You've been working for a majority of your adult life and you're now at that point where you're seriously considering retirement. Deciding to hang up the work suit, or boots, is a big life decision, because after all, you've held a job for what is likely close to 40 years.
The decision to enter the post-working years is firmly up to you, and for most jobs, you can make it whenever you want. You will want to avoid rushing into a life-altering choice, however.
Take the necessary time to contemplate everything before deciding to retire. Your age is also a factor to take into consideration, especially when it comes to accessing 401(k) and Individual Retirement Account funds.
Use the time when you're at home to answer any questions you may have retirement, and answer some important questions.
How are my finances?
Your finances have to be in order before you contemplate retirement. You don't want to stop working and find yourself short on money one year, or maybe even months, later.
The financial question is particularly important depending on the age at which you are retiring. For instance, once you are 65, you will receive monthly Social Security checks. Designed as a safety net for those in their post-working years, this money is helpful. Unfortunately, these checks may not be large enough for you to live on.
As such, you have to ask yourself what your income will be every month. Keep in mind that if you retire before you're in your 50s, you won't be able to touch your 401(k) or IRA. You will have to map out your finances until you can access that money.
Part of the financial question revolves around your current situation and further questions, such as:
- Do you have a mortgage?
- Any credit card debt?
- What will health care cost?
- How much in property taxes will you pay?
It's important to tally up the projected costs to all these questions and any more that might pop up along the way. You will get a better handle on what your monthly expenses will be and if your current savings can hold you over until you can pull from your 401(k) or IRA.
Retirement isn't always about the money. For some, it represents the last chance they have to explore and have experiences they may have missed out on while young and before work and family time took precedence.
Decide how you want to spend your retirement years because while the time off will no doubt feel great at first, over time you may find yourself bored.

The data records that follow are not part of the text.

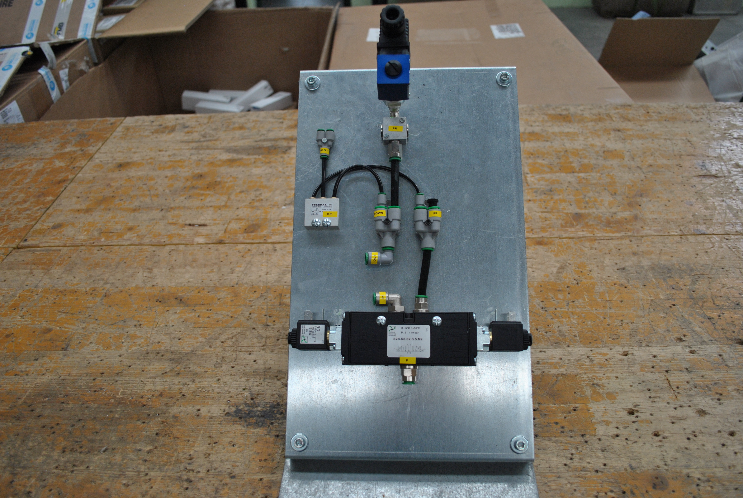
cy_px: 249
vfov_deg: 48.0
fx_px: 558
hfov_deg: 67.3
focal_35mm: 27
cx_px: 372
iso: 400
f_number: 3.5
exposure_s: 1/80
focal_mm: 18
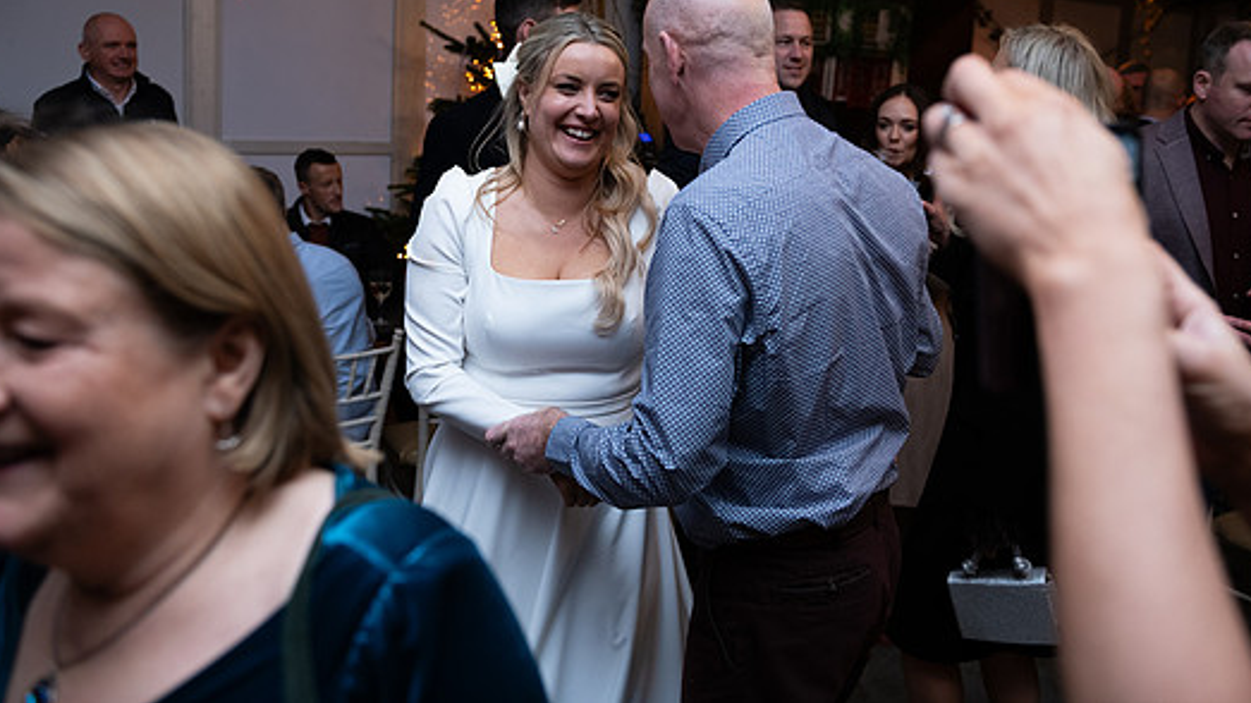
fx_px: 1194
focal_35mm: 36
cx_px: 641
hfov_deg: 55.3
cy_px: 243
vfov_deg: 32.6
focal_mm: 31
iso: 800
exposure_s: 1/160
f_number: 3.5
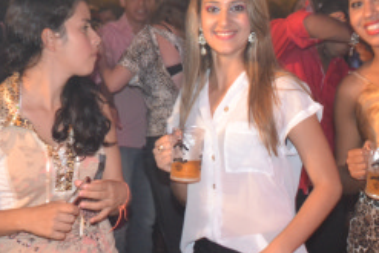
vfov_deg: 14.6
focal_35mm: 94
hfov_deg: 21.7
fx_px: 990
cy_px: 108
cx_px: 180
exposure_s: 1/60
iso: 3200
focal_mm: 31
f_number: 4
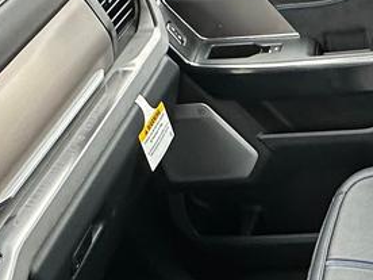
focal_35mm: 65
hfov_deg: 28.0
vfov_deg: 22.3
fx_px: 700
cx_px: 374
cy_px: 216
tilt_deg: -40.3
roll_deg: +10.9
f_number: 2.2
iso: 640
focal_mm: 2.22
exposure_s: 1/50
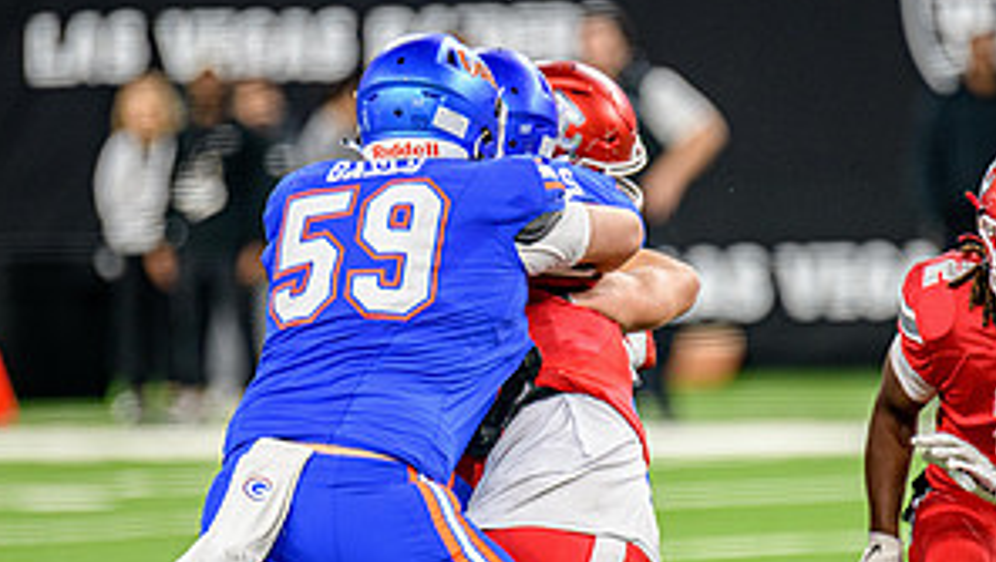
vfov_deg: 2.0
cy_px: 385
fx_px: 16254
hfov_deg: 3.5
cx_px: 552
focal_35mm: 615
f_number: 2.8
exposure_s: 1/400
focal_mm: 300
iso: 1250
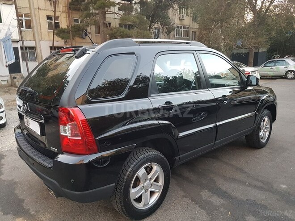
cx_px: 148
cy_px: 110
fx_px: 222
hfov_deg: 67.3
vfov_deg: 53.1
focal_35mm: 26
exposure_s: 1/50
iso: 160
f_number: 1.7
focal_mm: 4.2
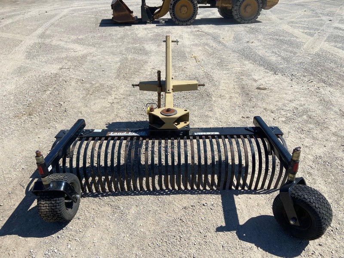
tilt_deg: -33.3
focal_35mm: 26
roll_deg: +1.7
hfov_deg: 67.3
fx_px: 258
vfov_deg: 53.1
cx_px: 172
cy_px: 129
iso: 32
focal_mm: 4.25
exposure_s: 1/3610
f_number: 1.8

According to Forbes contributor Larry Light, the average individual spends roughly 2,000 hours every year working. If you factor in time spent commuting, you typically spend 2,700 hours involved with work in some way or form.
In the midst of retirement, ask yourself how you will spend that time. You can use it to get back into the gym, travel the world or relax on the golf course. Whatever you decide, be sure to take into account the financial aspect of your decision because retirement adventures will cost money.
"Ask yourself how you will spend that time."
Finances are especially important to consider if you're serious about moving. Maybe you want to live closer to family members, or you would rather live some place that is always warm. Whatever you decide, focus on yourself first to make sure you'll find the new location comforting.
Can you afford to retire?
If, after examining your finances and mapping out a general retirement plan you still aren't sure, then you might have to ask the most important question: Can I afford to retire?
Not everyone is able to retire before he or she is 60, and this is OK. In fact, as highlighted by SmartAsset, every state has an average retirement age that will vary. By recognizing that you may need to work a few extra years, you can use this time to build up your savings and retirement accounts even more to ensure that when the time finally does come, you can comfortably enjoy your post-working life.
A new area has opened up opportunities to earn extra income, whether you're near retirement or you are retired. The gig economy, in which individuals might drive for a ride-sharing company or rent out their house or apartment, represents an easy way to make extra money.
In fact, the gig economy is attracting older individuals in greater numbers for a variety of reasons. Driving for a few hours every week will put some money in your pocket that can go toward a retirement account. Likewise, if you are retired and you find yourself bored, driving can pass the time.
Retirement is a big decision, and as such, you will want to ask yourself plenty of questions, particularly regarding your finances, over whether you can comfortably live the rest of your life not working.